Bardzo dziękuję posłom i posłankom Lewicy: Ance Żukowskiej, Magdzie Biejat, Adze Dziemianowicz-Bąk, Beacie Maciejewskiej, Krzyśkowi Śmiszkowi, Maciejowi Gduli, Gośce Prokop-Paczkowskiej, Hance Gill-Piątek, Monice Falej oraz bezpartyjnym: Klaudi Jachirze, Magdzie Filiks oraz Uli Zielińskiej z Zielonych i Michałowi Szczerbie z PO, za to, że byli wczoraj z aresztowanymi i pomagali.
Wczoraj po raz pierwszy oglądałam aresztowania z domu. Jak jest się na ulicy w „akcji-pomocy” to nie widzi się tej brutalności tak wyraźnie jak z telewizora. Oglądałam kilka transmisji na raz i nigdy bym nie przypuszczała, że polska policja dojdzie do takiego bagna. Wiele już widziałam w zeszłej kadencji ale dzisiaj dosłownie nie mam słów na opisanie tego. To po prostu była regularna ŁAPANKA.
Jestem dumna z moich posłów i posłanek, którzy od 17:00 do świtu wypełniali swoją poselską służbę. Naprawdę to ulga wiedzieć, że jest nas więcej, przyzwoitych posłów i posłanek. W zeszłej kadencji tylko ze Szczerbą mieliśmy odwagę biegać po nocach.
Ps. A prezydent Warszawy? Szkoda gadać. Podawajcie dalej te foty. Niech świat zobaczy afekty szczucia Dudy i pisu.”
6.Patryk Jaki, eurodeputowany PiS:
„Figura Jezusa jest dla milionów ludzi w Polsce symbolem nadziei w trudnych chwilach. Wspólnoty, którą tworzą ze swoimi przodkami od wielu lat. To ona dawała siłę Polakom w najtrudniejszych chwilach: obozów, łagrów, prześladowań. Masowych morderstw tylko za, że byli Polakami.

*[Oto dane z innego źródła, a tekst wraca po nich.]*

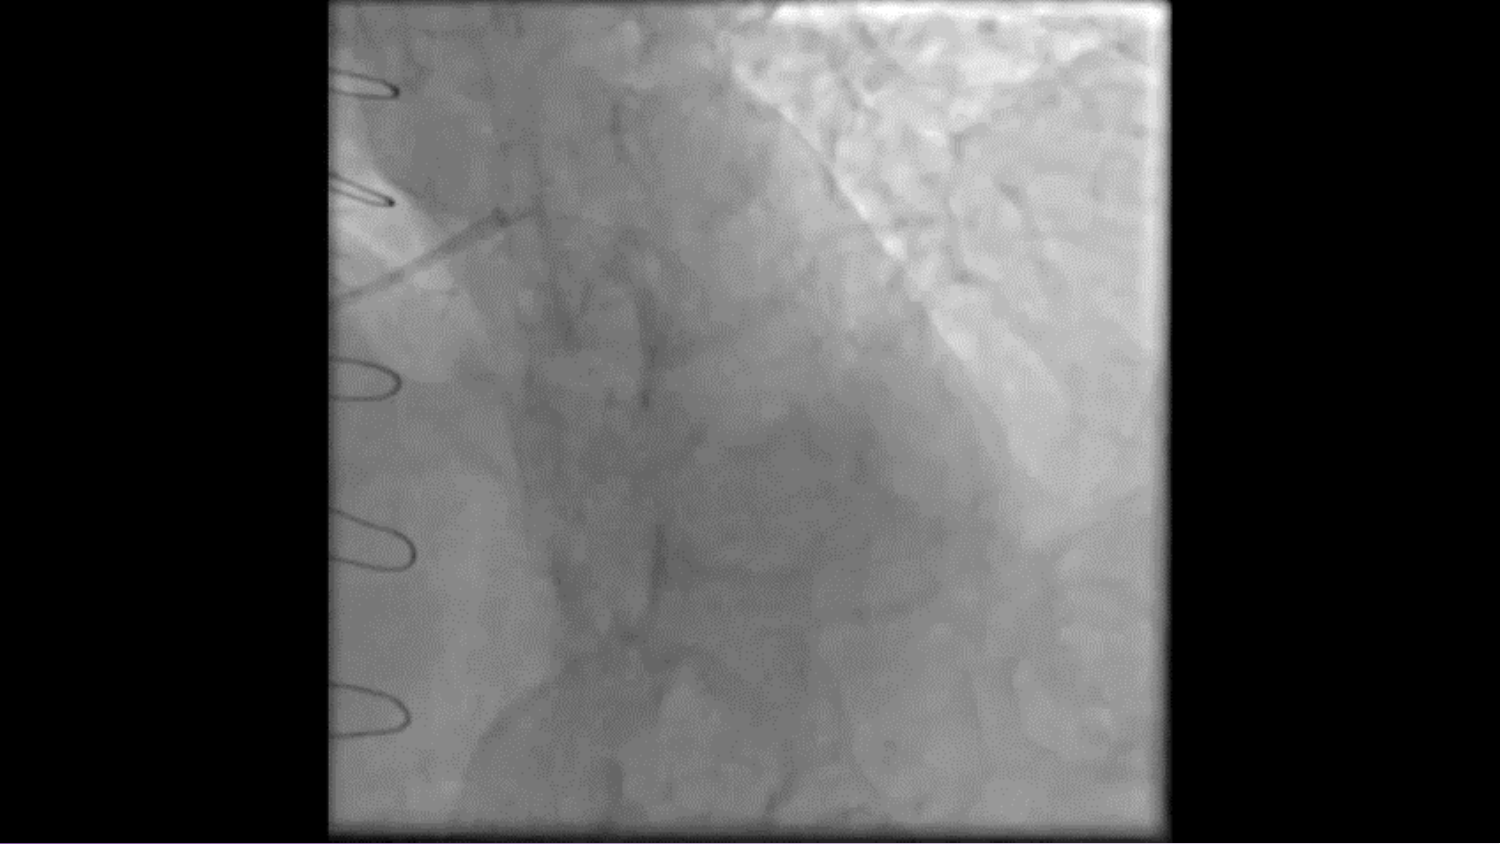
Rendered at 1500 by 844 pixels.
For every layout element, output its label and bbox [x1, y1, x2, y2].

text_box [0, 0, 1500, 844]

Z nią łączą się też wartości, które niosą osoby z fundacji Prolife. Profanowanie świętych symboli wraz z brutalnym atakiem fizycznym za poglądy musi się spotkać ze stanowczą reakcją państwa. Wszyscy, którzy bronią tego bandytę sami wystawiają sobie świadectwo. Elityka 3RP. Wstyd!”
7.Szymon Hołownia, Polska 2050:
„Możesz się zgadzać, możesz się nie zgadzać. Ale państwo, które – gdy się nie zgadza – sięga po pałę, kajdanki, wykręcanie rąk, bicie, zamiast rozmawiać (nawet w sporze, na ulicy), zmienia się w ponurą karykaturę wartości, których gębę ma pełną od rana do wieczora.
To nie przed „ideologią LGBT” muszę dziś bronić swojego dziecka, a przed tymi, którzy – nieproszeni – chcą je przed nią, przed swoimi wydumanymi strachami, bronić.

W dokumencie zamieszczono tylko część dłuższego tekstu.